Last night, the Lords voted to delay the government’s cuts to tax credits. Conservative ministers have spent the morning touring the news studios to proclaim a constitutional crisis. Lords experts agree that it is nothing of the sort: Ruth Fox from the Hansard Society and Meg Russell from the UCL Constitution Unit lay out the facts.
The Lords may have been right to question the government’s mandate to sneak through major changes to tax credits without giving Parliament the time to debate it in a bill. They are right to point out that these cuts were not announced in the Conservative manifesto or the Budget. But this episode has shown that the way the unelected Lords and elected House of Commons work together is broken.

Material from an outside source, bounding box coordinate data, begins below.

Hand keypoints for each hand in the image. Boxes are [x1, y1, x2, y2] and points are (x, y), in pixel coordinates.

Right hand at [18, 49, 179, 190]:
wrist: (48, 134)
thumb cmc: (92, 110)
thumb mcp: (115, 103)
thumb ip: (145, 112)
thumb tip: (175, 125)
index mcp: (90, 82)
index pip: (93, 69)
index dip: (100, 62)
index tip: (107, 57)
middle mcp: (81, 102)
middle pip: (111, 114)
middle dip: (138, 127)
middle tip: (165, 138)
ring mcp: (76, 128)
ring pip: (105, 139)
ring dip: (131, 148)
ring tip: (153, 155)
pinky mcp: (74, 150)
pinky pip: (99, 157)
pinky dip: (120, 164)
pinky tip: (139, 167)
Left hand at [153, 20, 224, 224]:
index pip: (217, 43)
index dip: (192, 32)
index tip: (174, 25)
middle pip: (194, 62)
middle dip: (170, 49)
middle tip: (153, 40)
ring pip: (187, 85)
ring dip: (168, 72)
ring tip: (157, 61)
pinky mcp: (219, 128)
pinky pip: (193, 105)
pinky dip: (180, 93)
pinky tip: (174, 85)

When the patchwork of rules and conventions are tested as they were last night, it becomes clear that there is no consensus between Parliament and the government on what the Lords can and cannot do.
The Conservatives have promised a “rapid review” to make sure that this can never happen again, but a quick fix would leave the government with even more power over a chastened Lords. That’s why it’s so important that we have an elected second chamber - any reform should make the government more accountable, not less. When the government abuses its majority to force through changes without scrutiny, we leave it to the unelected Lords to provide the checks and balances needed for good government. An elected second chamber would have a democratic mandate to hold the government to account.
David Cameron says he regrets not introducing an elected House of Lords back in 2012, and the government said just a month ago that it was “not a priority”. What a difference one vote makes! Even backbenchers like Jacob Rees-Mogg who blocked Lords reform last time round are now enthusiastic converts to reform. Now that Lords reform is back on the agenda, he should think again about an elected second chamber.